**Work to be completed:** Your output should be the lines of the data that follow, reproduced exactly from the first through the line bearing "EXTRAINFO.cz".

**Information:**
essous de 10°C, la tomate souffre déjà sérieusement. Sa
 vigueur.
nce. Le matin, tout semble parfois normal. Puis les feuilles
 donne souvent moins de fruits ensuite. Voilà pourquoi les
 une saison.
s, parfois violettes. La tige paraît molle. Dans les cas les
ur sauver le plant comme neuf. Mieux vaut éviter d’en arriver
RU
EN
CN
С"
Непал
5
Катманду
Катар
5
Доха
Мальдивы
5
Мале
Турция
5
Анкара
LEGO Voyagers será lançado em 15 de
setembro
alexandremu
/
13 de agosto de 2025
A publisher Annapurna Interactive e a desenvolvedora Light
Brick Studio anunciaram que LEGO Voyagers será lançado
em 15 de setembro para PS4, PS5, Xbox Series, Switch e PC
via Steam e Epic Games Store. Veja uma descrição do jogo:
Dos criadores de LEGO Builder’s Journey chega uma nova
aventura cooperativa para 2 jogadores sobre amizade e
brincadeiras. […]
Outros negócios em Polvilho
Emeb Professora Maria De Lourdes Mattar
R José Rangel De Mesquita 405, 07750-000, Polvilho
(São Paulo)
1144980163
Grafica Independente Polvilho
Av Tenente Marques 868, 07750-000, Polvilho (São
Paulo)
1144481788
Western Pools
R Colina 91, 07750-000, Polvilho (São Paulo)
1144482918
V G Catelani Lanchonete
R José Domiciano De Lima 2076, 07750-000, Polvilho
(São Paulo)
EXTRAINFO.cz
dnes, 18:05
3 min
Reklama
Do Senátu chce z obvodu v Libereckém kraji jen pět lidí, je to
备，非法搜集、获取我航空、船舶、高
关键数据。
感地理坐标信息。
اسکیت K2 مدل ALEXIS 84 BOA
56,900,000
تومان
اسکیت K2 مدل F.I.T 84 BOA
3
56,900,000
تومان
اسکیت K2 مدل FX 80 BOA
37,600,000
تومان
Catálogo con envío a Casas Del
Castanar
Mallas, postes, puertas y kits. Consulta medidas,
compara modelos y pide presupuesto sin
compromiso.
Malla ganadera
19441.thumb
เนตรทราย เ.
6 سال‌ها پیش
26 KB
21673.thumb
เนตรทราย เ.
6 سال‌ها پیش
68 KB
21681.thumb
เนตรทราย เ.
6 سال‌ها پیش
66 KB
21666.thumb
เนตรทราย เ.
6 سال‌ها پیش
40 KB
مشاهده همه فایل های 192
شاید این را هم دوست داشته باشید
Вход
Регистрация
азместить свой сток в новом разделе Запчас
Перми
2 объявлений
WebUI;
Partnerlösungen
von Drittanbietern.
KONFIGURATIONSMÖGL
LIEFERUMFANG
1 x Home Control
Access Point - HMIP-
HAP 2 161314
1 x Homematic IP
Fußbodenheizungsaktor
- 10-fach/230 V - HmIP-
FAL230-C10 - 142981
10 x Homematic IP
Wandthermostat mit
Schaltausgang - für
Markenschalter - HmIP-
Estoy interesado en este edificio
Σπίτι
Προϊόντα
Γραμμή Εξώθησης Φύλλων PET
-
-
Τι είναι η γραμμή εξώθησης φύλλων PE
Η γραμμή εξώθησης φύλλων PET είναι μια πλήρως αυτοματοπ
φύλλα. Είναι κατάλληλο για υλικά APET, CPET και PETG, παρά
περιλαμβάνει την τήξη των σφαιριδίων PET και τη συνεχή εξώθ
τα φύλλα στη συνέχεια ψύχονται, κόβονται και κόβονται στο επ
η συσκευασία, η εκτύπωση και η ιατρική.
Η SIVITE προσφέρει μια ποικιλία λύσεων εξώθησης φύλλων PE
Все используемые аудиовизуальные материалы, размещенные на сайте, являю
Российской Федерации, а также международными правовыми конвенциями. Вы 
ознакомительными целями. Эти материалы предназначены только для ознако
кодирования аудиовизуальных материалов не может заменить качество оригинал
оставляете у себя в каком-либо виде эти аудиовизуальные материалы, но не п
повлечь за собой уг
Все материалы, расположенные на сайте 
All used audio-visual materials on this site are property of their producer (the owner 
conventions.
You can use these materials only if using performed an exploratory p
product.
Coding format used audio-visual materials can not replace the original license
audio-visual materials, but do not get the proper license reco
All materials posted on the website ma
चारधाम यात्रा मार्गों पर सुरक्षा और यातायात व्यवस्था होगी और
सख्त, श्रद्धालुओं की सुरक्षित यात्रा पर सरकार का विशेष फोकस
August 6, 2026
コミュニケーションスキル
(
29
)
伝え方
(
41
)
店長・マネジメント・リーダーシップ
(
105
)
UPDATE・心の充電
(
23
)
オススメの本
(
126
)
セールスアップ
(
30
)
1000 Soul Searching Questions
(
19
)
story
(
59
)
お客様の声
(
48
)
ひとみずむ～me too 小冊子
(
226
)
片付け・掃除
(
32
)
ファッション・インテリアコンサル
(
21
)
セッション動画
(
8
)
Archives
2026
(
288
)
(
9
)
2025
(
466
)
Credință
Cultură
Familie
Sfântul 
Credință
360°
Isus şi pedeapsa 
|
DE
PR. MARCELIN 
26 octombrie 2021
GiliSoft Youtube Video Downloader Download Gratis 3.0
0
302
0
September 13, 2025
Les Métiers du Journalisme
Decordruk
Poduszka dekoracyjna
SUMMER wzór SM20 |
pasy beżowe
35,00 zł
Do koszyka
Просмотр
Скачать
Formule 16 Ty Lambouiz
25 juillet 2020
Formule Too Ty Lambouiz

**Response:**
essous de 10°C, la tomate souffre déjà sérieusement. Sa
 vigueur.
nce. Le matin, tout semble parfois normal. Puis les feuilles
 donne souvent moins de fruits ensuite. Voilà pourquoi les
 une saison.
s, parfois violettes. La tige paraît molle. Dans les cas les
ur sauver le plant comme neuf. Mieux vaut éviter d’en arriver
RU
EN
CN
С"
Непал
5
Катманду
Катар
5
Доха
Мальдивы
5
Мале
Турция
5
Анкара
LEGO Voyagers será lançado em 15 de
setembro
alexandremu
/
13 de agosto de 2025
A publisher Annapurna Interactive e a desenvolvedora Light
Brick Studio anunciaram que LEGO Voyagers será lançado
em 15 de setembro para PS4, PS5, Xbox Series, Switch e PC
via Steam e Epic Games Store. Veja uma descrição do jogo:
Dos criadores de LEGO Builder’s Journey chega uma nova
aventura cooperativa para 2 jogadores sobre amizade e
brincadeiras. […]
Outros negócios em Polvilho
Emeb Professora Maria De Lourdes Mattar
R José Rangel De Mesquita 405, 07750-000, Polvilho
(São Paulo)
1144980163
Grafica Independente Polvilho
Av Tenente Marques 868, 07750-000, Polvilho (São
Paulo)
1144481788
Western Pools
R Colina 91, 07750-000, Polvilho (São Paulo)
1144482918
V G Catelani Lanchonete
R José Domiciano De Lima 2076, 07750-000, Polvilho
(São Paulo)
EXTRAINFO.cz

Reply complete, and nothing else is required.